The second thing that bothered me about DTF was that I felt like the pacing was uneven. This one bothered me more than the Hidden Trilogy Syndrome because I felt like it was very fixable with tighter editing and a little more revision.
While the characters and the story held my interest, there were some early parts of the story that I felt got bogged down when Mr. Stirling would go into excruciating detail about things like how to make a hunting spear from a kitchen knife and a...yaaaaawn...oh, excuse me...a broom handle.
Then later in the story, when I would have liked a few more details about certain action sequences, some areas felt rushed and glossed over. I felt like I'd been "yada-yada-ed". You know...."so the good guys offer to help the townsfolk chase off the bad guys, and they meet in the middle of town and yada, yada, yada, and the good guys win the fight". Uh, excuse me? Could you go back to that fight thing and tell me a little more about HOW they won??
It seems to me that a really good editor would have encouraged Mr. Stirling to cut some of the "survivor manual" stuff in the earlier part and use that word count to better advantage later in the story.
I know this is making it sound like I think it's a bad book, and that isn't the case at all.
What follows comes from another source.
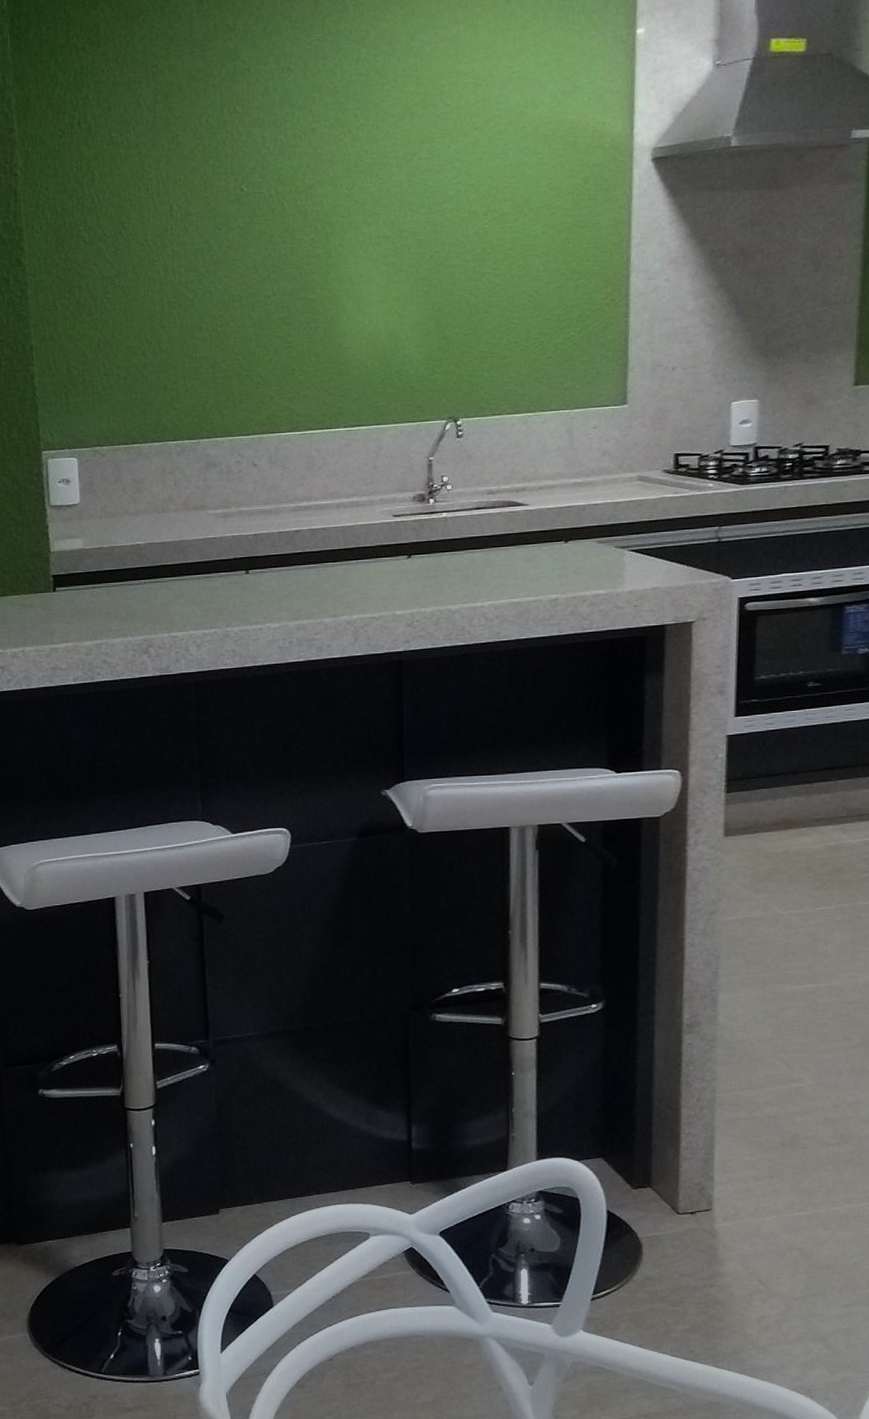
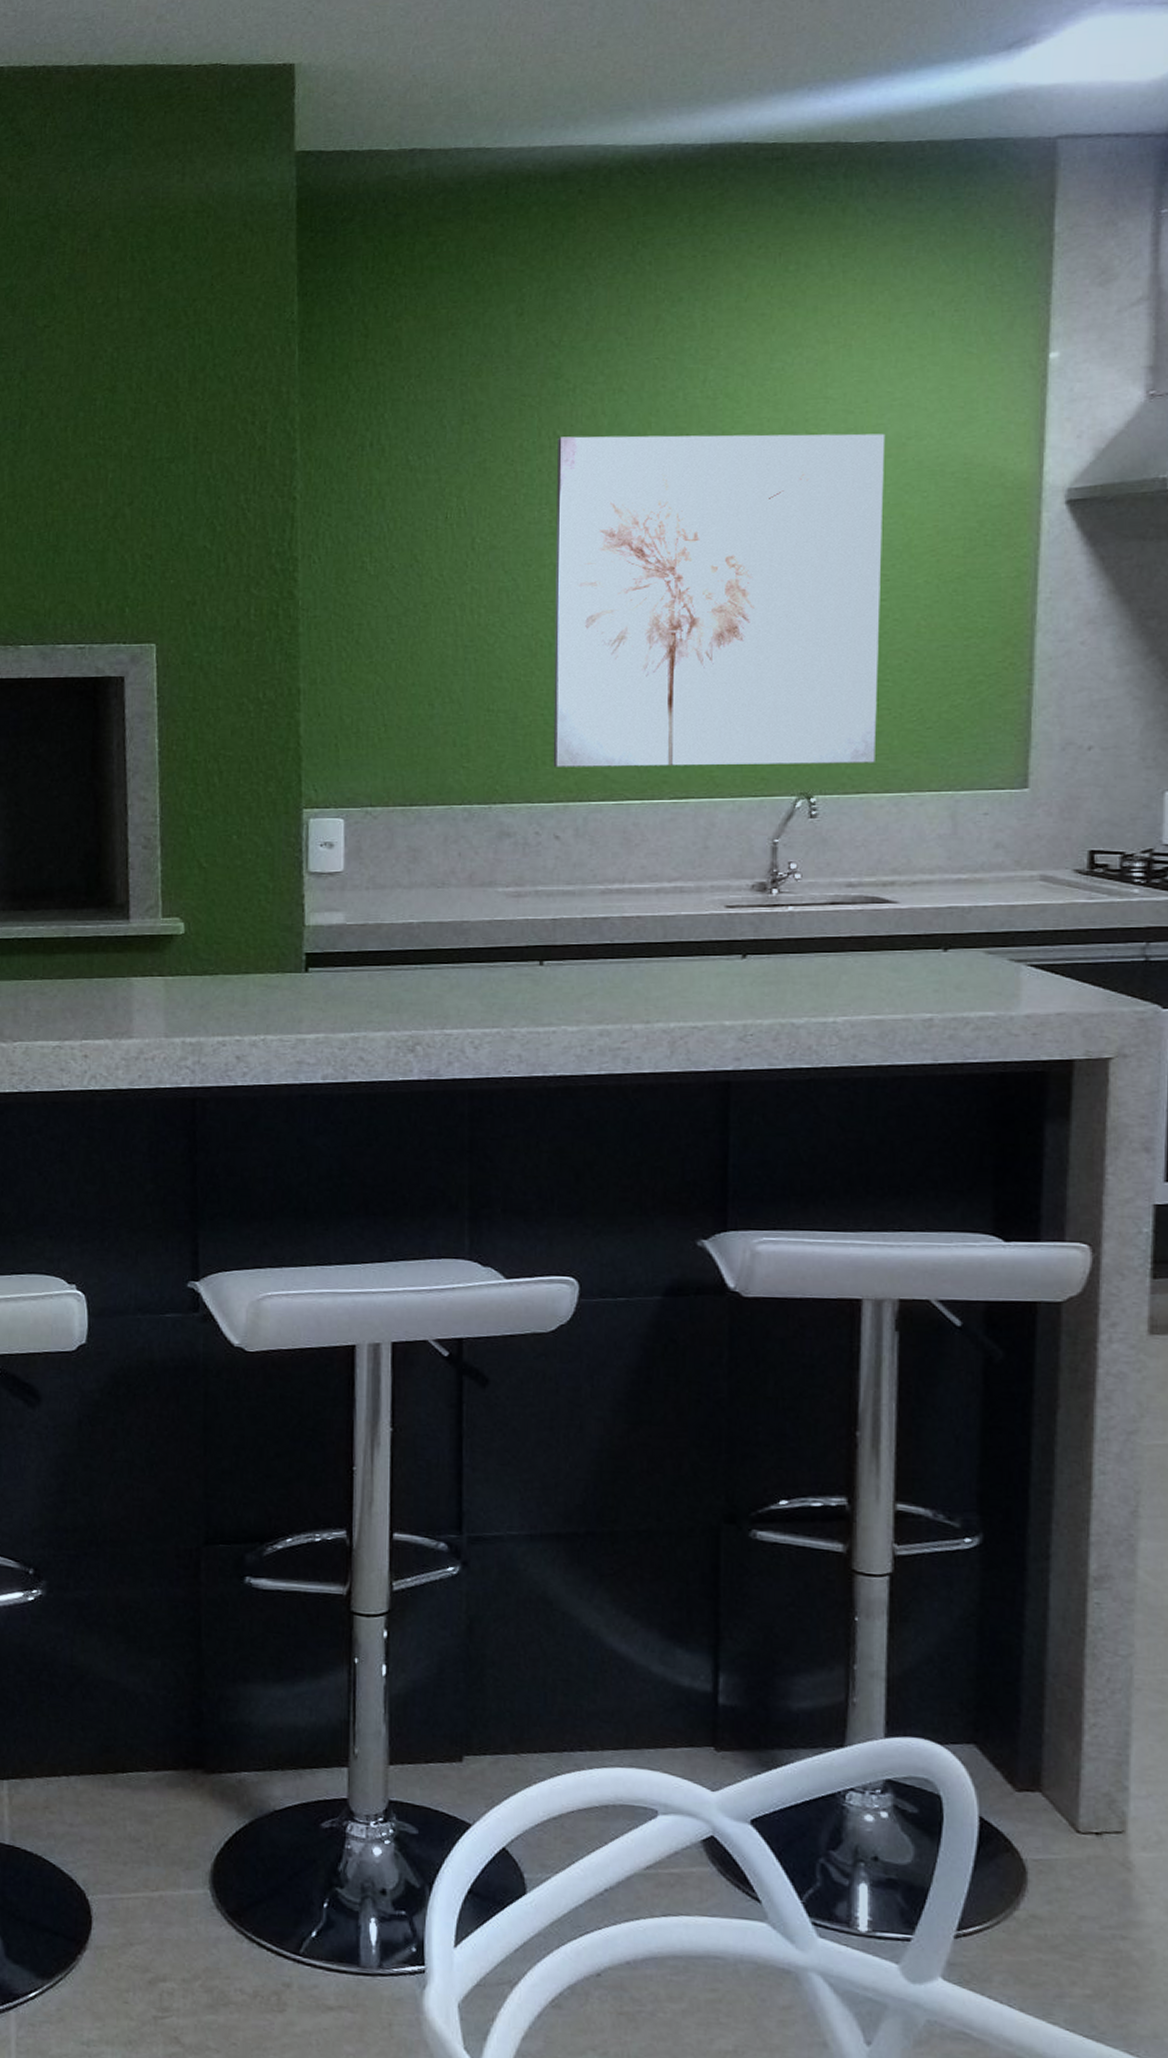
wall art: none [238,103,508,405] -> present [553,433,886,767]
I liked it. It held my interest enough to keep me up reading past my normal bedtime when I got near the end, and I want to read the sequel(s). I just wish it had been given that little nudge toward excellence.
Some of the things I did like included an interesting cast of characters. There are a couple of different factions of "good guys" who are organizing their followers in very different ways and one of those groups is led by a Wiccan High Priestess who is structuring her group after a kind of hybrid of traditional Scottish clans and Wiccan covens. Very different and interesting!
There were also some fun literary references in there that tell me that Mr. Stirling likes some of the same books and authors that I do. Besides open references to the Lord of the Rings trilogy, I caught buried mini-homages to Charles deLint, Poul Anderson, and Peter O'Donnell's Modesty Blaise stories. And if those are in there, there are no telling how many other references I didn't catch. I find that kind of thing fun, and will be actively looking for them in the next story.
The plot was exciting and moved along well, barring the few previously mentioned rough spots in the pacing.
So I'd recommend "Dies The Fire" to fans of the post-apocalyptic fiction genre, provided you aren't bothered by the "to be continued" thing. I'll be watching for Mr. Stirling's next book and hoping he continues the things that made this one good, but makes the next one just a little bit better.